Mold growth is usually the byproduct of moisture and humidity along with poor ventilation. Moisture can come from a variety of sources such as cracks & holes, water leaks, doing laundry, taking showers, and unsealed crawl spaces, to name a few. What is most concerning, is mold growth in hidden places like between walls, inside light sockets, under sinks, and in dark damp corners of the house.

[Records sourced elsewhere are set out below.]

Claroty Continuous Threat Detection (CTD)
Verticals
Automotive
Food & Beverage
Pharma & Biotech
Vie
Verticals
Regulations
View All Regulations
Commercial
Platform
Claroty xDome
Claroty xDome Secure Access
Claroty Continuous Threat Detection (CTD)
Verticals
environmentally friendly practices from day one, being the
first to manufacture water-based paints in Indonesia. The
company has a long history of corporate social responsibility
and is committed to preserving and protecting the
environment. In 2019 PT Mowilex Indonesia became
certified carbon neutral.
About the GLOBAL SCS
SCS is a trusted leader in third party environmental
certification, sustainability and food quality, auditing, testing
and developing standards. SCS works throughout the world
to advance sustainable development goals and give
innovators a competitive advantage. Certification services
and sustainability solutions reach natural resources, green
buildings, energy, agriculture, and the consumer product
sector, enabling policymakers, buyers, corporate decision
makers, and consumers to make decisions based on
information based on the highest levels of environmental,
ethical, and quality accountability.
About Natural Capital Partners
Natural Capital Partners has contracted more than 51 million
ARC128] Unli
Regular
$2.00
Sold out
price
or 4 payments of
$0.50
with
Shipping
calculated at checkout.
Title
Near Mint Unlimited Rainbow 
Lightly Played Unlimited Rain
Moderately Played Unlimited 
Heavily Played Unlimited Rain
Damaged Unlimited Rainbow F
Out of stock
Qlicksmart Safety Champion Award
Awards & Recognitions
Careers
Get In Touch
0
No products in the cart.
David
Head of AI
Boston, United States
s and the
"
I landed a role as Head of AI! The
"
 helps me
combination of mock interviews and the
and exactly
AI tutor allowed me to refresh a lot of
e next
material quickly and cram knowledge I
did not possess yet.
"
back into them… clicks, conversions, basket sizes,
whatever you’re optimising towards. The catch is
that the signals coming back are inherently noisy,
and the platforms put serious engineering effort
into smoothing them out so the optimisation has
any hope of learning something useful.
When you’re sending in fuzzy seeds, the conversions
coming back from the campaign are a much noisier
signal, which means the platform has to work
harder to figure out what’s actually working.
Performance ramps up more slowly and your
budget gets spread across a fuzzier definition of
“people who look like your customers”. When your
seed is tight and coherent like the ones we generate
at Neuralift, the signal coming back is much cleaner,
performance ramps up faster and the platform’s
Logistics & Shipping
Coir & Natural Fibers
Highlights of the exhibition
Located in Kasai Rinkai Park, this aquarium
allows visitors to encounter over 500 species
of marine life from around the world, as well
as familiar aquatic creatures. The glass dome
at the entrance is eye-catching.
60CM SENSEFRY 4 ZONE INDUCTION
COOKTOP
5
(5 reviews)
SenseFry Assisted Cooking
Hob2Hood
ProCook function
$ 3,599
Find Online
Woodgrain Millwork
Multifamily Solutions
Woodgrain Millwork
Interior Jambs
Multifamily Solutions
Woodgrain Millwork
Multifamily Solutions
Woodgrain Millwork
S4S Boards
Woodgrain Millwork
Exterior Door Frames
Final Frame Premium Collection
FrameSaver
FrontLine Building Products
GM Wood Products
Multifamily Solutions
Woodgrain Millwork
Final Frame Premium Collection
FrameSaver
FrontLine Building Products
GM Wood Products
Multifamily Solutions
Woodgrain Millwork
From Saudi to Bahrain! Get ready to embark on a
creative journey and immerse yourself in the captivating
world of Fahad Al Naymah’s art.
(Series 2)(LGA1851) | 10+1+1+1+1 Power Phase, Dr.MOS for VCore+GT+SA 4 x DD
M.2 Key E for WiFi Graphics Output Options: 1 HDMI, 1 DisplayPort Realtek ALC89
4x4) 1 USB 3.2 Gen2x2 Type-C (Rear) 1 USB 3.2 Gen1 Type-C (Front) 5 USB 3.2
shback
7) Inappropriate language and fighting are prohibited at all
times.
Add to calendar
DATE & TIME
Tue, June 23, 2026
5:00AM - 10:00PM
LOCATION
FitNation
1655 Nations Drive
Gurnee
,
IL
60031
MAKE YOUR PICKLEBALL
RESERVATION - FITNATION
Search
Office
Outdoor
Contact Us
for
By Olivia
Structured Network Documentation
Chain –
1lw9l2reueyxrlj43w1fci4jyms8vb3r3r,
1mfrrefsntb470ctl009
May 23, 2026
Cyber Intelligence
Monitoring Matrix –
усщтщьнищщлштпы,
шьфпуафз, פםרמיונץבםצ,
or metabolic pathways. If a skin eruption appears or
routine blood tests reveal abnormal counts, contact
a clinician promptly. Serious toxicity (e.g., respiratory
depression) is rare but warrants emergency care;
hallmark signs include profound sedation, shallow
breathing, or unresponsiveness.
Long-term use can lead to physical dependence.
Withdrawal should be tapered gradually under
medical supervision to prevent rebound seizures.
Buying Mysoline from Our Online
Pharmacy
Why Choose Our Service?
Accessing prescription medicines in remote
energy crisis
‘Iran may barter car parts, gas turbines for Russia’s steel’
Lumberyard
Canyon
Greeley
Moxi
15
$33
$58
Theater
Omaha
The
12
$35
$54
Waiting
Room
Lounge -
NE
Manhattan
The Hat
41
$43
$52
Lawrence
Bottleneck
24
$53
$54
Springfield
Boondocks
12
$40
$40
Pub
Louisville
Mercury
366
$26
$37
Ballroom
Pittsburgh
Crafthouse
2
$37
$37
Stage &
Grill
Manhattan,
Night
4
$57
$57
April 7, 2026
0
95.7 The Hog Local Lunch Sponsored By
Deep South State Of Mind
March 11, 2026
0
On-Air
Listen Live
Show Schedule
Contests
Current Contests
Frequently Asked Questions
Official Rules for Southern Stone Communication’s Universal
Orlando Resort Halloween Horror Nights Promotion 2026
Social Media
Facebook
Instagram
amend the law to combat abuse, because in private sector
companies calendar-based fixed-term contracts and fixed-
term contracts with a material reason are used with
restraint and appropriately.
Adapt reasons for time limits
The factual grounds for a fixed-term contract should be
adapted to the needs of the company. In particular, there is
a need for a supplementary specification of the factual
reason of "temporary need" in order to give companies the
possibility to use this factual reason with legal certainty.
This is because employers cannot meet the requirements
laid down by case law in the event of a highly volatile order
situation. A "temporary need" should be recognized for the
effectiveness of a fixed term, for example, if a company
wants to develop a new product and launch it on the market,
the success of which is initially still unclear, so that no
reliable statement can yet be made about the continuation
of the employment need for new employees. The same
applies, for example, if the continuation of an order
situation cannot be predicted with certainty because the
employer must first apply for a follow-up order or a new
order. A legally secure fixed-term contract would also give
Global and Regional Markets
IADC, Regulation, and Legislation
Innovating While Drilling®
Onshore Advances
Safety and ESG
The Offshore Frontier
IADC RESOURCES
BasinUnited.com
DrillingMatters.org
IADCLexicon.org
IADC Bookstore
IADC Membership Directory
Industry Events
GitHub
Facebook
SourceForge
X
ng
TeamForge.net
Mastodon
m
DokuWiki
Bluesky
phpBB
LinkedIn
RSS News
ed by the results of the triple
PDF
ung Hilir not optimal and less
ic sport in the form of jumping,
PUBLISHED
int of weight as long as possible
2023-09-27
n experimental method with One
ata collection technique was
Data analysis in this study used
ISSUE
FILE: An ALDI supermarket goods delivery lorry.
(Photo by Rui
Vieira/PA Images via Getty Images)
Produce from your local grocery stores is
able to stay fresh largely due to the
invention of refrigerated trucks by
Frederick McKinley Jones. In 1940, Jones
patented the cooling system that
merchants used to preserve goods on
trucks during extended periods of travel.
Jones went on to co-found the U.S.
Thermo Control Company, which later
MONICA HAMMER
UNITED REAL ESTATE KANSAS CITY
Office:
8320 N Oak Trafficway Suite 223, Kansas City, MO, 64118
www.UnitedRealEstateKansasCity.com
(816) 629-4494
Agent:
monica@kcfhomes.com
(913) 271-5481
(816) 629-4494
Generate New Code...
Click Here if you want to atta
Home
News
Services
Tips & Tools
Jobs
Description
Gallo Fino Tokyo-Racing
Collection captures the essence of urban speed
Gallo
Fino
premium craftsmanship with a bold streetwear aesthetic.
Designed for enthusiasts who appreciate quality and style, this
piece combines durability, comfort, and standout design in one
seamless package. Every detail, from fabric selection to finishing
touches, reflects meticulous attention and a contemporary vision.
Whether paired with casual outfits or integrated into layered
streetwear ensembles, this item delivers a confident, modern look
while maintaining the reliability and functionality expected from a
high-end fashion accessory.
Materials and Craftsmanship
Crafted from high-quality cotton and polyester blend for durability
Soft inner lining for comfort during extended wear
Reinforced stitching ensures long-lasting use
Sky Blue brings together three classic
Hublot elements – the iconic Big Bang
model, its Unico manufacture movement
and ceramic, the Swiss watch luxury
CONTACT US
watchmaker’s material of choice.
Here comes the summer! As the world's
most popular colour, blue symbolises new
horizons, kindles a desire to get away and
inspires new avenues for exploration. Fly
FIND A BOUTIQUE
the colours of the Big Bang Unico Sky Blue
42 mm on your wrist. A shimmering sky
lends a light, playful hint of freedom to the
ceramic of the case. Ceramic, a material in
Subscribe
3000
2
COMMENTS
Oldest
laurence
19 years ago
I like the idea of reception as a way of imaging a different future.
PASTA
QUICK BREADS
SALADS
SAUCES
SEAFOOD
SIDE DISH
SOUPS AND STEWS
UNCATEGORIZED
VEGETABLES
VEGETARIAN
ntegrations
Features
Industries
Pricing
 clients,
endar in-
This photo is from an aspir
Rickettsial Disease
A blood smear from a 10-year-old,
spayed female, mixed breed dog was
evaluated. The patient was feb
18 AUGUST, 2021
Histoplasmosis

The air in your home can absorb a certain amount of moisture, depending on the air temperature, but at lower air temperatures, the air can't absorb as much. This is why moisture condenses on cold surfaces like on windows in the morning.
The way to control mold growth in the house is to reduce the relative humidity in the air and minimize moisture which contributes to wet or damp surfaces. If you do not eliminate water problems, the mold problem will never go away, even if you “remove” the mold. It is also necessary to reduce the air exchange from outside, especially in the winter months. One of the best ways to avoid moisture problems and mold formation is ventilation. Getting rid of moist and stale air and replacing it with fresh air prevents a lot of these problems. It is ideal to use mechanical ventilation for this, but if that is not an option then regularly opening windows can make due. Also relative humidity should stay in the 40-60% range year round.